While Regency break-ups didn’t seem to leave a lot of room for compliments, I think it’s a good idea to break up in the nicest way possible. Leafing through some of my old letters a while ago, I found a break-up letter from one of the men I dated before I got married. He had taken the time to write out the reasons he had wanted to date me in the first place as well as the reasons he’d decided to end our relationship. It was a very sweet letter that left me feeling happy, and I wish everyone could be so lucky to break up in that way.

As my time with Austen Authors comes to a close, I have nothing but love and gratitude in my heart. I feel so blessed to have been a part of this group of remarkable authors and to have met so many wonderful readers. I appreciate all the hard work Sharon and Regina put into the website. I wish I could keep participating, but my work has gotten busier and family demands seem to be increasing as well. I know many other authors would love to fill my spot here on Austen Authors, and I want to give them that opportunity.
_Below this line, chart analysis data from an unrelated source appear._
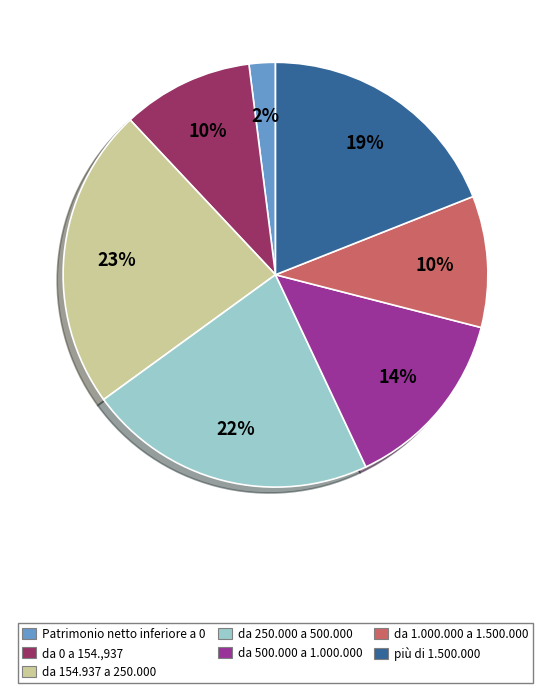

To the nearest percent, what is the average slice percentage?

14%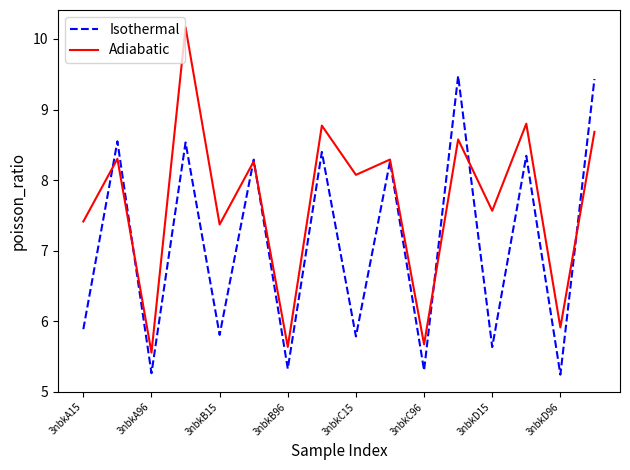

Which series has the widest spread of values?

Adiabatic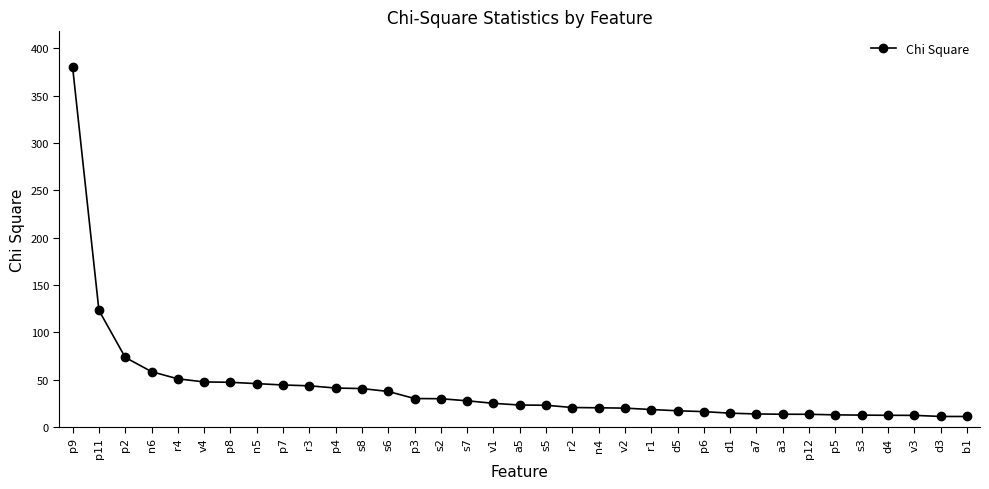

What is the greatest value displayed?

380.0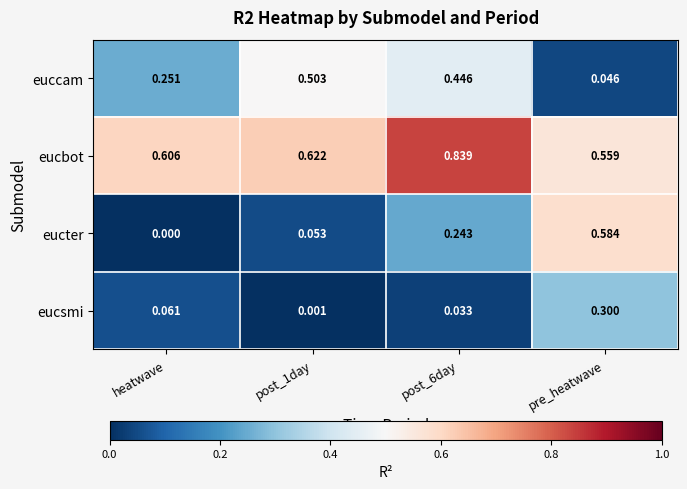

Which series has the largest range (max minus min)?

eucter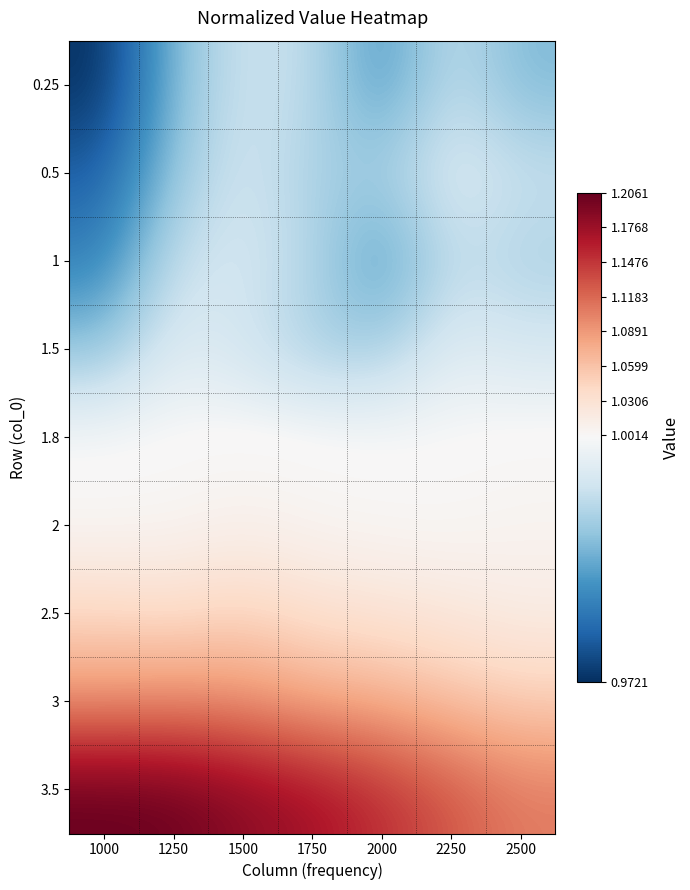

Reading right to left, list all the values displayed in this chart.

0.25: 2500=1.0	2250=1.0	2000=1.0	1750=1.0	1500=1.0	1250=1.0	1000=1.0
0.5: 2500=1.0	2250=1.0	2000=1.0	1750=1.0	1500=1.0	1250=1.0	1000=1.0
1: 2500=1.0	2250=1.0	2000=1.0	1750=1.0	1500=1.0	1250=1.0	1000=1.0
1.5: 2500=1.0	2250=1.0	2000=1.0	1750=1.0	1500=1.0	1250=1.0	1000=1.0
1.8: 2500=1.0	2250=1.0	2000=1.0	1750=1.0	1500=1.0	1250=1.0	1000=1.0
2: 2500=1.0	2250=1.0	2000=1.0	1750=1.0	1500=1.0	1250=1.0	1000=1.0
2.5: 2500=1.0	2250=1.0	2000=1.0	1750=1.0	1500=1.0	1250=1.0	1000=1.0
3: 2500=1.1	2250=1.1	2000=1.1	1750=1.1	1500=1.1	1250=1.1	1000=1.1
3.5: 2500=1.1	2250=1.1	2000=1.2	1750=1.2	1500=1.2	1250=1.2	1000=1.2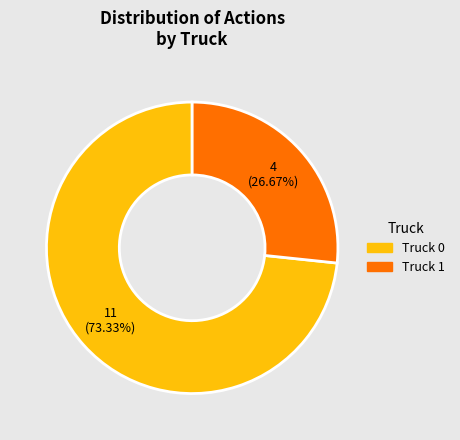

What is the majority slice?

Truck 0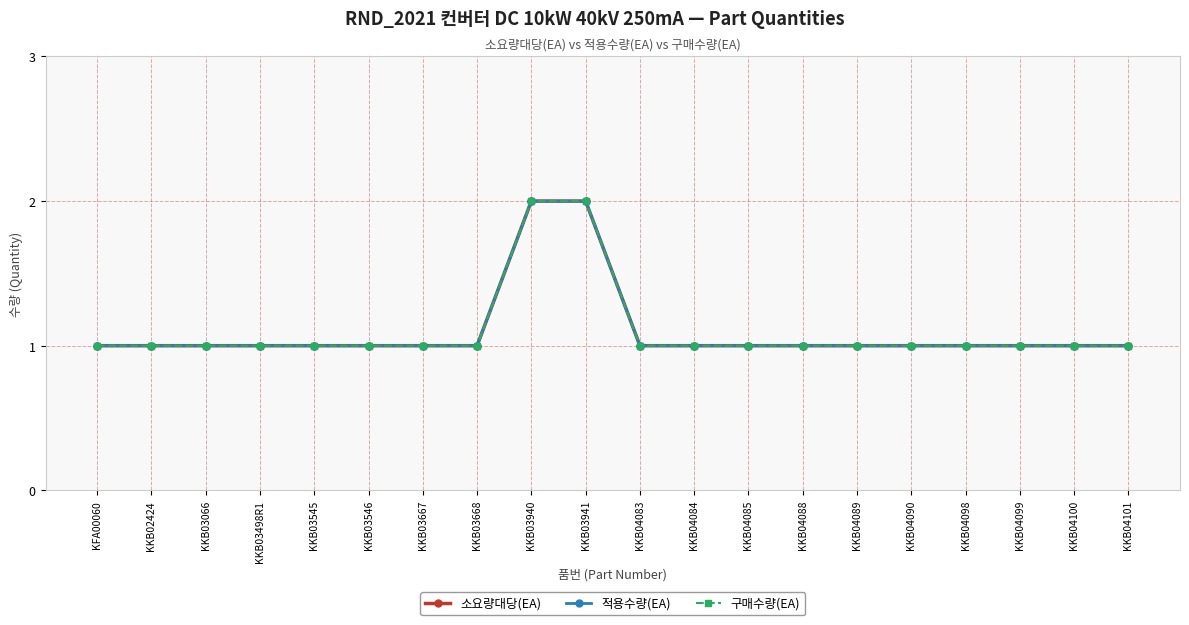

Which category has the highest value across all series?

KKB03940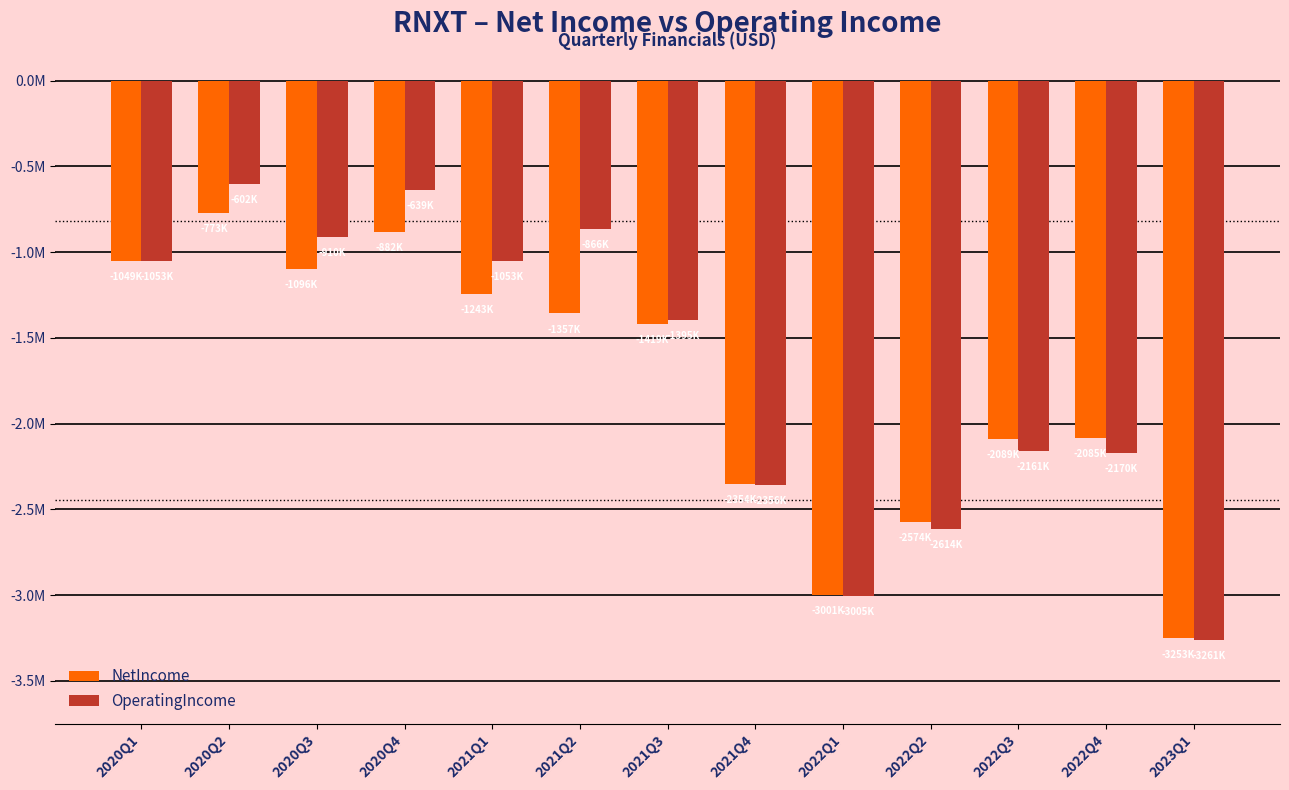

What is the highest value of the OperatingIncome series?

-602000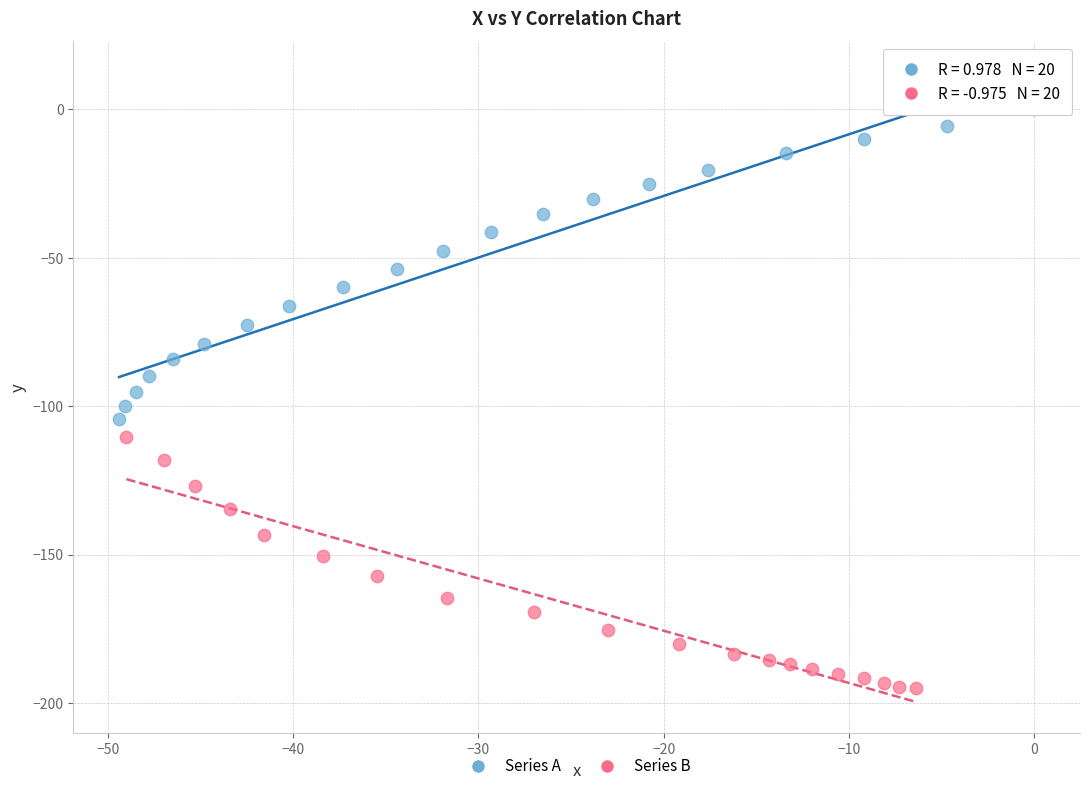

Which series reaches the minimum Y coordinate?

Series B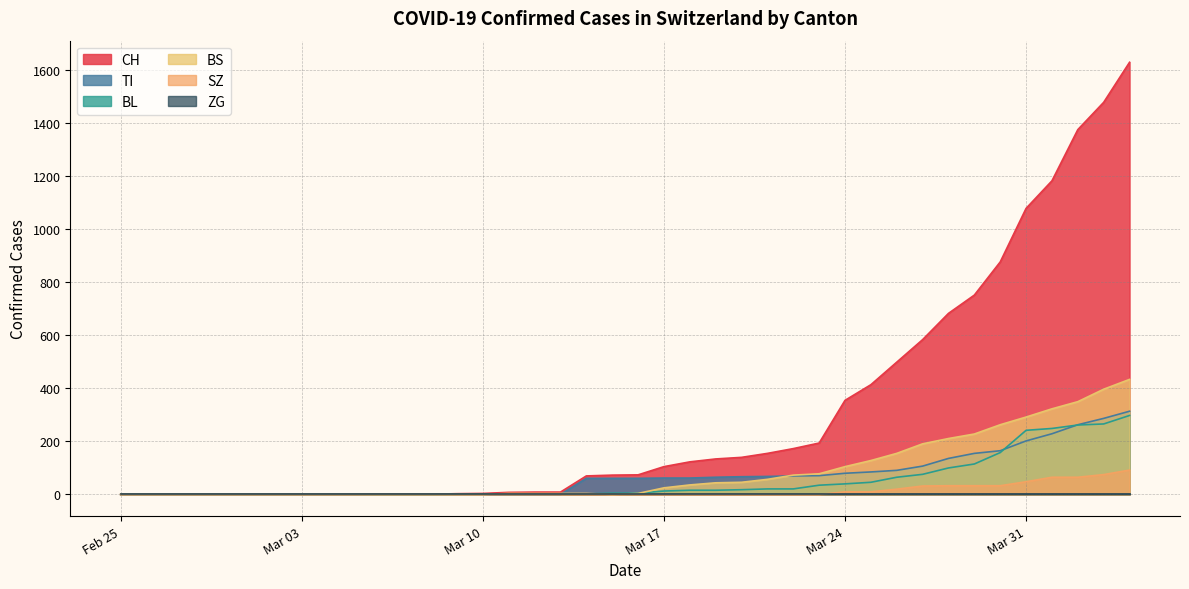

Which series has the widest spread of values?

CH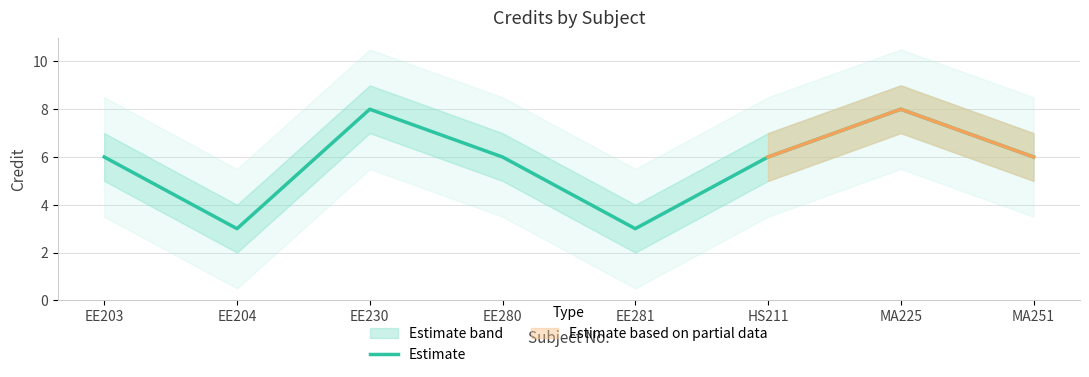

True or false: the data shows 1 at EE204.

False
Thank you all for the wonderful interactions I’ve enjoyed here!

After today, you can find me at my personal website: rebeccahjamison.com. My books are available at amazon.com.

 

 

 

 

14 Responses to The Art of the Break-Up and Farewell

  1. I had one bad breakup in my life where I ended a longtime, serious relationship. I tried my best to let him down gently but that didn’t really work as I ended up feeling so bad that I recanted. By the time, he accepted we were over, it was very acrimonious.

  2. Rebecca, We will miss you so very very much! You joined us when we got this blog back on track so many years ago, and the journey has been truly amazing. Thank you a million times over for being an integral part of our success. Please do not be a stranger! I wish you well in all of our future endeavors and will always consider you my friend. Much love, and have a VERY Merry Christmas. XO, Sharon

  3. Thank you for sharing examples of the good, bad and ugly ways to break up. There is always something to learn, even if it is what NOT to do. Good luck! We will miss you.

  4. Ah, man. I just wrote the nicest comment and lost it. Well, you will just have to take my word for it [snicker]. I wish you all the best in your new endeavor. We are sorry to lose you but understand completely that family and responsibilities must come first. Blessings, my dear. Dang! This isn’t half as nice as my other comment. Well, that’s the way of technology. You made me smile and I hope I have done the same for you. See you!

  5. I know you will experience success wherever your experiences take you, Rebecca. I also know you will be sorely missed. Remember the door swings both ways. We would welcome you back with open arms.

  6. I was the awkward one at school who never had a date! Good luck with your future endeavors Austen Authors will miss you.